作业要求 A: 请把这些记录从第一行起，一直到含有“Identify the location of the”的那一行为止，排成一个 Markdown 表格，两列分别为“序号”和“内容”，空行不列入。

所给文段:
****
自己写了个哈希表的版本，但是为了去重，还得先排序。最终的性能不好，不知道是不是因为 map 操作费时？
双下标收拢是别人代码，回头自己再写一次。

class Solution {
public:
    //----------------------- two indexes shrinking ----------------------- 64 ms.
    vector<vector<int> > threeSum(vector<int>& nums) {
        vector<vector<int> > res;
        sort(nums.begin(), nums.end());
        int sz=nums.size();
        for (int i = 0; i < sz-2; ++i) {
            int left = i + 1, right = sz - 1, sum = 0 - nums[i];
            while (left < right)
            {
                if (nums[left] + nums[right] == sum)
                {
                    vector<int> out;
                    out.push_back(nums[i]);
                    out.push_back(nums[left]);
                    out.push_back(nums[right]);
                    res.push_back(out);
                    while (left < right && nums[left] == nums[left + 1])
                        ++left;
                    while (left < right && nums[right] == nums[right - 1])
                        --right;
                    ++left; --right;
                }
                else if (nums[left] + nums[right] < sum)
                    ++left;

                else
                    --right;
            }
            while(i<sz-2 && nums[i]==nums[i+1])
                i++;
        }
        return res;
    }
   
    //----------------------- use hash table ----------------------- 108 ms
    vector<vector<int>> threeSum_map(vector<int>& nums) {
        vector<vector<int>> rst;
        int sz=nums.size();

        sort(nums.begin(), nums.end());

        for(int ii=0; ii<sz-2; ++ii)
        {
            sumTwo(nums, ii, sz, rst);

            while(ii<sz-1 && nums[ii] == nums[ii+1])
                ii++;
        }
        return rst;
    }

    void sumTwo(vector<int> &numbers, int skipme, int sz, vector<vector<int>>& rst) {
        unordered_map<int, int> mm;
        int tgt = 0-numbers[skipme];
        for(int myIdx=skipme+2;myIdx<=sz;myIdx++)
        {
            int tmp = numbers[myIdx-1];
            if(mm.end()!=mm.find(tmp))
            {
                vector<int> buf(3, 0-tgt);
                buf[1]=mm[tmp], buf[2]=tmp;
                rst.push_back(buf);

                while(myIdx<=sz && numbers[myIdx-1] == numbers[myIdx])
                    myIdx++;
            }
            else
                mm[tgt-tmp] = tmp;
        }
    }   
};
****
作业要求 B: 请重写上文三数之和代码中从“void sumTwo(vector<int> &numbers, int”开始、一直到“x<=sz;myIdx++)”为止的部分，并把其中的“skipme”全部改成“fixedIdx”。
****
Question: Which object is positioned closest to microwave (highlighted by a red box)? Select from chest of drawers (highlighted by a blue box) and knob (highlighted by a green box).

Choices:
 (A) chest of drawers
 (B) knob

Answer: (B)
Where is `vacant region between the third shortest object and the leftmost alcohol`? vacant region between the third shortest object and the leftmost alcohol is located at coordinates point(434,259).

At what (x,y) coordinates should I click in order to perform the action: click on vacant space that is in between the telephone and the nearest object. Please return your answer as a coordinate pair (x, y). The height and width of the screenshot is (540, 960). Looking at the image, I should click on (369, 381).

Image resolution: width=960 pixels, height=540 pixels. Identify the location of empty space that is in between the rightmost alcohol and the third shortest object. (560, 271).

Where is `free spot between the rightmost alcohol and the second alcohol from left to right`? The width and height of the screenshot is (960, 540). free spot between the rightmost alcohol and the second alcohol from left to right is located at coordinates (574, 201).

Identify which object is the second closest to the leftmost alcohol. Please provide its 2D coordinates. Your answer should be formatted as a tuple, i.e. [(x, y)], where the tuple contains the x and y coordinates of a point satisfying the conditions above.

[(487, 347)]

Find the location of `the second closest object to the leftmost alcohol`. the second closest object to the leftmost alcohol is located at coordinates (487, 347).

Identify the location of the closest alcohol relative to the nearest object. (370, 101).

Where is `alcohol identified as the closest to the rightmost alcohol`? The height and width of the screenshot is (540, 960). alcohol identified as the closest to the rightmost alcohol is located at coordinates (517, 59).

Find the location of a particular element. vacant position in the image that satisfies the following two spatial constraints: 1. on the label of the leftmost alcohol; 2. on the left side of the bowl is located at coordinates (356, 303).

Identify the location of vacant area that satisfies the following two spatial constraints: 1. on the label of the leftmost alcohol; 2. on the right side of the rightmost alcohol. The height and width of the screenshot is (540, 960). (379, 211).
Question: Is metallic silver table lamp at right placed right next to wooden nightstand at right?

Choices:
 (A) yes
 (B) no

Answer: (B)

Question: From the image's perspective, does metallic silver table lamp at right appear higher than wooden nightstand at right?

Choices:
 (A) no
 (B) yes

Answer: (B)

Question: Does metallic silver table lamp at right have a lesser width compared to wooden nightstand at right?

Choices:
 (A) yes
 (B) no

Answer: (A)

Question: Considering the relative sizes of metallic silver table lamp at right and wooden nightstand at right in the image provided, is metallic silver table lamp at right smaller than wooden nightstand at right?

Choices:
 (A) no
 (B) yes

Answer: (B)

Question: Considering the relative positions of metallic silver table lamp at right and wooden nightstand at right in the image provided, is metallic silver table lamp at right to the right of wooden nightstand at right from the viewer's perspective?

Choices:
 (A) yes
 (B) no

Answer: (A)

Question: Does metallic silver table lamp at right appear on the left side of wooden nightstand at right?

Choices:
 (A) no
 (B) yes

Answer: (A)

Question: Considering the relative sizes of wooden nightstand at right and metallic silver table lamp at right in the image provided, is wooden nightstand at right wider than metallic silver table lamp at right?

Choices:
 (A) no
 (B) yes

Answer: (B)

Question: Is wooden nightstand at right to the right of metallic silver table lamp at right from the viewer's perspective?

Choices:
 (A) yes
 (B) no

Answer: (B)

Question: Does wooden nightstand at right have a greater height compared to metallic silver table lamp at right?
****
练习答案 A:
| 序号 | 内容 |
|---|---|
| 1 | Question: Which object is positioned closest to microwave (highlighted by a red box)? Select from chest of drawers (highlighted by a blue box) and knob (highlighted by a green box). |
| 2 | Choices: |
| 3 |  (A) chest of drawers |
| 4 |  (B) knob |
| 5 | Answer: (B) |
| 6 | Where is `vacant region between the third shortest object and the leftmost alcohol`? vacant region between the third shortest object and the leftmost alcohol is located at coordinates point(434,259). |
| 7 | At what (x,y) coordinates should I click in order to perform the action: click on vacant space that is in between the telephone and the nearest object. Please return your answer as a coordinate pair (x, y). The height and width of the screenshot is (540, 960). Looking at the image, I should click on (369, 381). |
| 8 | Image resolution: width=960 pixels, height=540 pixels. Identify the location of empty space that is in between the rightmost alcohol and the third shortest object. (560, 271). |
| 9 | Where is `free spot between the rightmost alcohol and the second alcohol from left to right`? The width and height of the screenshot is (960, 540). free spot between the rightmost alcohol and the second alcohol from left to right is located at coordinates (574, 201). |
| 10 | Identify which object is the second closest to the leftmost alcohol. Please provide its 2D coordinates. Your answer should be formatted as a tuple, i.e. [(x, y)], where the tuple contains the x and y coordinates of a point satisfying the conditions above. |
| 11 | [(487, 347)] |
| 12 | Find the location of `the second closest object to the leftmost alcohol`. the second closest object to the leftmost alcohol is located at coordinates (487, 347). |
| 13 | Identify the location of the closest alcohol relative to the nearest object. (370, 101). |

练习答案 B:
void sumTwo(vector<int> &numbers, int fixedIdx, int sz, vector<vector<int>>& rst) {
        unordered_map<int, int> mm;
        int tgt = 0-numbers[fixedIdx];
        for(int myIdx=fixedIdx+2;myIdx<=sz;myIdx++)